Complex task can be carried out to mathematical expression according to linear time temporal logic theory, linear time temporal logic (LTL) is a kind of Close to the high-level language of natural language, by sequential logic operator G (always), F (final), X (following), U (until) and boolean Operator(non-), ∧ (with), ∨ (or), → (implication),(being equivalent to), which combines, can accurately describe mobile robot Complex task；

Step 3: B ü chi automatic machine is generated；

In order to combine environmental information and mission bit stream, need to turn linear temporal task equation φ by LTL2BA kit It is changed to the form of task feasibility chart, i.e.

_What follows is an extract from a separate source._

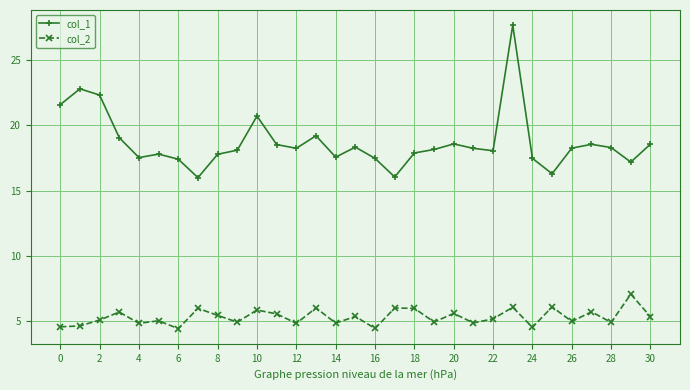

Which series has the largest range (max minus min)?

col_1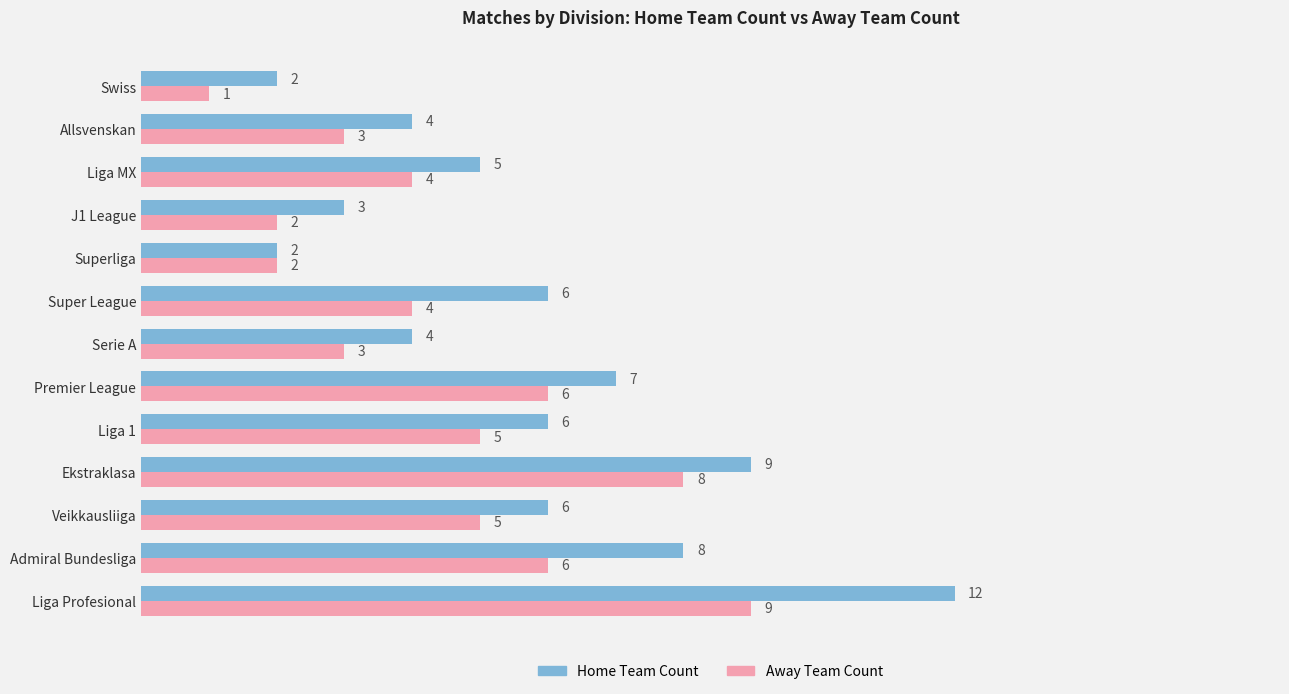

How many values in the Away Team Count series are below 4?

5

B ü chi automatic machine.B ü chi automatic machine is a five-tuple B:=(S_B,S_B0,Σ_B, δ_B,F_B)；Wherein, S_BRepresent a limited state set；S_B0∈S_BRepresent original state；Σ_BRepresent the character list of input； δ_B∈S_B×Σ_B×S_BRepresent switching function；F_B∈S_BRepresent set of final state；

Step 4: building task feasibility network topological diagram；

Switching system will be weighted and B ü chi automatic machine carries out cartesian product, obtain times comprising environmental information and mission bit stream Be engaged in feasibility network topological diagram P, i.e.,P is a tuple (S_P,S_P0,δ_P,w_P,F_P), wherein S_P=Q × S_BRepresentative has Limit state set；Switching function is represented, is defined as and if only if q_j∈R(q_i) and s_l∈δ_B(s_k,L(q_i)) When, (q_j,s_l)∈δ_P((q_i,s_k)) set up；w_PFor the weight for being inherited from T, i.e., as (q_j,s_l)∈δ_P((q_j,s_l)) when, then w_P ((q_i,s_k),(q_j,s_l))=w_T(q_i,q_j)；F_P=Q × F_BRepresent a final reception state.It is opened up in task feasibility network It flutters on figure and selects useful point to construct MDP, the decision strategy that can guarantee in this way, which meets environmental information and meets again, appoints Business demand；

Step 5: state point is deleted；

On the task feasibility network topological diagram that step 4 obtains, some useless points are taken the lead in rejecting, i.e., can not the point of arrival, have Some only to input or only export, such point is not accessibility, because these is selected to put the interruption that will lead to strategy, It is unable to get optimal result；Double labels are introduced, a label is state tag, i.e., before turning point, the state mark of this state Label value will be consistent with Last status label, i.e., cannot be connected between different states, that is, a state can only possess one A state tag；Another label is metric, selects distance, i.e., the distance of each state and other state, behavior restraint standard Thought then is from legal restraint in practice, when next state of robot makes metric lower than this state, then under One state will be rejected；

Step 6: building Markovian decision model；

By remaining state point construct MDP, quintet M:=(T, S, A (i), p (and | i, a), r (i, a)) are known as a geneva Decision process (MDP) wherein the time point for choosing action is referred to as the decision moment, and remembers the point set at all decision moment with T；S For limited state space collection；Available action collection A (i) at state i is known as actionable space；P (| i a) is known as next decision When etching system state in which probability distribution；R (i, a) remuneration obtained for policymaker；MDP is completed in building, is changed using strategy It is solved for algorithm, obtains optimal policy.